The orbital exponents and expansion coefficients were optimized to yield the lowest possible UHF energies for the respective atoms in their electronic ground states. The exponents of the valence shell atoms have then been scaled uniformly using scale factors developed for the 4-31G basis set in order to achieve the best possible results in MO calculations on a set of small organic molecules.

For methanol, the 6-31G basis set includes 26 basis functions, which are composed of a total of 60 Gaussian primitives.

Double zeta basis sets: Dunnings D95 basis set

Dunnings D95 basis set has been derived from an already existing large atomic basis set of nine uncontracted Gaussian primitives of s- and five uncontracted Gaussian primitives of p-type.⁸ Six of the nine s-type functions have then been grouped into a single contraction, while the other three s-type functions have been left alone. Similarly, four of the five p-type functions have been contracted into a single function, while one function was left uncontracted. Overall, this yields a basis set of four s-type and two p-type basis functions.

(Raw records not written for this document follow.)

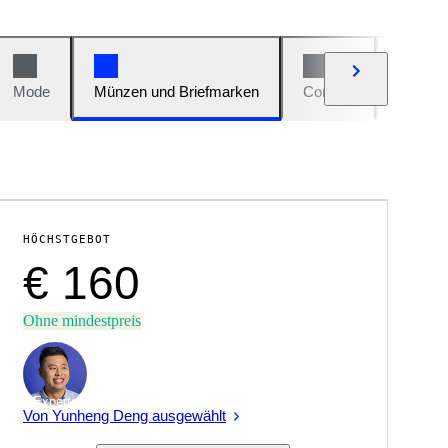
Mode
Münzen und Briefmarken
Comics
Autos u
HÖCHSTGEBOT
€ 160
Ohne mindestpreis
Experte
Von Yunheng Deng ausgewählt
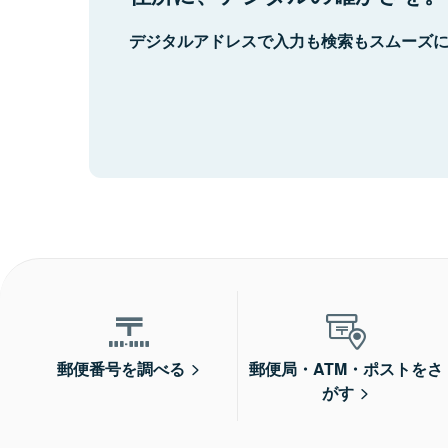
デジタルアドレスで入力も検索もスムーズ
郵便番号を調べる
郵便局・ATM・ポストをさ
がす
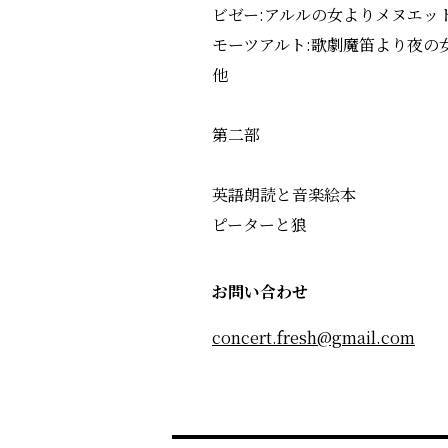
ビゼー:アルルの女よりメヌエッ
モーツアルト:歌劇魔笛より夜の
他
第二部
英語朗読と音楽絵本
ピーターと狼
お問い合わせ
concert.fresh@gmail.com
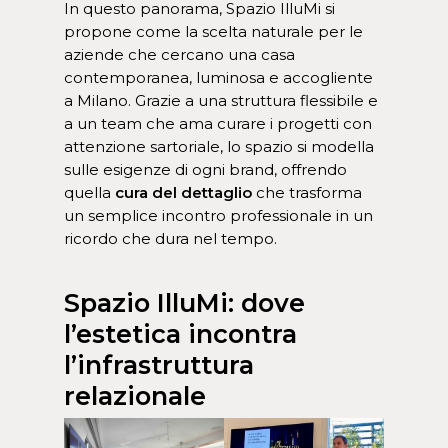
In questo panorama, Spazio IlluMi si
propone come la scelta naturale per le
aziende che cercano una casa
contemporanea, luminosa e accogliente
a Milano. Grazie a una struttura flessibile e
a un team che ama curare i progetti con
attenzione sartoriale, lo spazio si modella
sulle esigenze di ogni brand, offrendo
quella
cura del dettaglio
che trasforma
un semplice incontro professionale in un
ricordo che dura nel tempo.
Spazio IlluMi: dove
l’estetica incontra
l’infrastruttura
relazionale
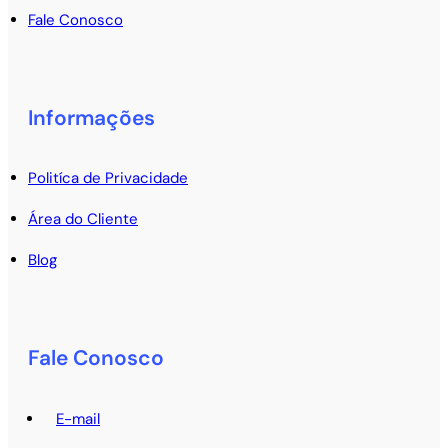
Fale Conosco
Informações
Politíca de Privacidade
Área do Cliente
Blog
Fale Conosco
E-mail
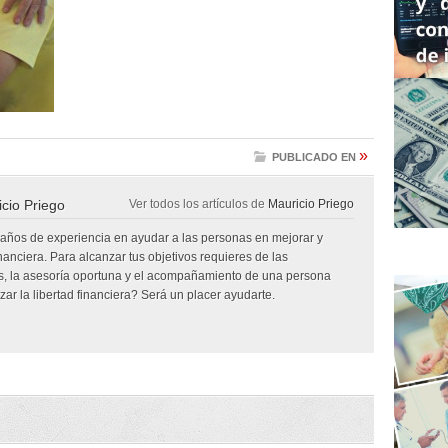
»
PUBLICADO EN
cio Priego
Ver todos los artículos de
Mauricio Priego
 años de experiencia en ayudar a las personas en mejorar y
inanciera. Para alcanzar tus objetivos requieres de las
, la asesoría oportuna y el acompañamiento de una persona
ar la libertad financiera? Será un placer ayudarte.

In contrast to the split valence basis sets discussed before, the D95 basis set is a full double zeta basis set in that it allocates two basis functions for each atomic orbital of the core as well as the valence region occupied in the electronic ground state.

The D95 basis set for carbon is:

C 0

S 6 1.00

.4232610000D+04 .2029000000D-02 |

.6348820000D+03 .1553500000D-01 |

.1460970000D+03 .7541100000D-01 |

.4249740000D+02 .2571210000D+00 |

.1418920000D+02 .5965550000D+00 | -- s₁ + s₂ mainly describe

.1966600000D+01 .2425170000D+00 | the 1s core of carbon

S 1 1.00 |

.5147700000D+01 .1000000000D+01 |

S 1 1.00 |

.4962000000D+00 .1000000000D+01 | -- s₃ + s₄ mainly describe

S 1 1.00 | the 2s valence orbital of carbon

.1533000000D+00 .1000000000D+01 |

P 4 1.00

.1815570000D+02 .1853400000D-01

.3986400000D+01 .1154420000D+00

.1142900000D+01 .3862060000D+00

.3594000000D+00 .6400890000D+00

P 1 1.00

.1146000000D+00 .1000000000D+01

The format used here for the listing of orbital exponents and expansion coefficients is different from those used before for the Pople basis sets as s- and p-type functions of the D95 basis set do not share the same orbital exponents.

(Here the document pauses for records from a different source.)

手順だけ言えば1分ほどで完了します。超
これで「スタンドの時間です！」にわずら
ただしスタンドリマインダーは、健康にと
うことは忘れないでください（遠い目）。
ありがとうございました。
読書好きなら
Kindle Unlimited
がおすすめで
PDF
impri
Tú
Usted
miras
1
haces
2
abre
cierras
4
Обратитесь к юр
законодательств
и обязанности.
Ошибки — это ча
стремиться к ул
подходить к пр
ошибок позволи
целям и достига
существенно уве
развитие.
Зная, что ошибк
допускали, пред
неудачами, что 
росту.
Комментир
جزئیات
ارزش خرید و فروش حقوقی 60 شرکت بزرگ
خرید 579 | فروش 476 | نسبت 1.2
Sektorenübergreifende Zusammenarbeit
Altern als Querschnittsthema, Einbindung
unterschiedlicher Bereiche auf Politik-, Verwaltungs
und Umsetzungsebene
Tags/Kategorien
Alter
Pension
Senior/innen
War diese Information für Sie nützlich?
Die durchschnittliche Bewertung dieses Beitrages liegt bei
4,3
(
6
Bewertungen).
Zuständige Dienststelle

Using an uncontracted atomic basis set as the starting point for the development of contracted versions suitable for the treatment of larger systems is common practice. The standard nomenclature used specifies the uncontracted basis set in brackets and the resulting contracted version in square brackets. Using the D95 basis set as an example, the contraction can be described as (9s5p) -> [4s,2p]. This notation does not specify, how many primitives are contained in each contraction. This can be specified in more detail as (6111,41), listing first the s-type functions (here distributed over four contractions) and then the p-type functions. Basis sets, in which a given primitive appears in only one of the contractions, are termed segmented.

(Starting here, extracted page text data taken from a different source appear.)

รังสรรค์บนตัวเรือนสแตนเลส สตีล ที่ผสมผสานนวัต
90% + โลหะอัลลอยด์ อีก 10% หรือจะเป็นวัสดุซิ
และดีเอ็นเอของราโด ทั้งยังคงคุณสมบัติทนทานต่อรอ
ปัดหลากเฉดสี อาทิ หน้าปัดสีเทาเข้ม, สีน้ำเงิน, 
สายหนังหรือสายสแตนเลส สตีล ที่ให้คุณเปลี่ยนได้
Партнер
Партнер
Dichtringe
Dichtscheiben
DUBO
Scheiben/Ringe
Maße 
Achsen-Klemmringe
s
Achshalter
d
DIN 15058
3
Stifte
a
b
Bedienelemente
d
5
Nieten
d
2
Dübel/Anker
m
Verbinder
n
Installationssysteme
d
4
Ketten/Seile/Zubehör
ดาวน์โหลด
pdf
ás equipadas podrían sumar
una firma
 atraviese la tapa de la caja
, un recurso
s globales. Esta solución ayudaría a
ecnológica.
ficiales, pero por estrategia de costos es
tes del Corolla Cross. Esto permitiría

Why are contractions done? MO calculations using the uncontracted 9s5p atomic basis set would need to handle 9*1+5*3=24 MO coefficients for each carbon atom while only 4*1+2*3=10 MO coefficients are necessary for the [4s,2p] contraction. If proper care is taken during the contraction process, calculations using the contracted basis sets can be performed with similar accuracy but dramatically reduced computational cost.

For methanol, the D95 basis set uses 10 basis functions for each carbon and oxygen atom, and two functions for hydrogen, yielding a total of 28 basis functions. These basis functions are constructed from a total of 64 Gaussian primitives.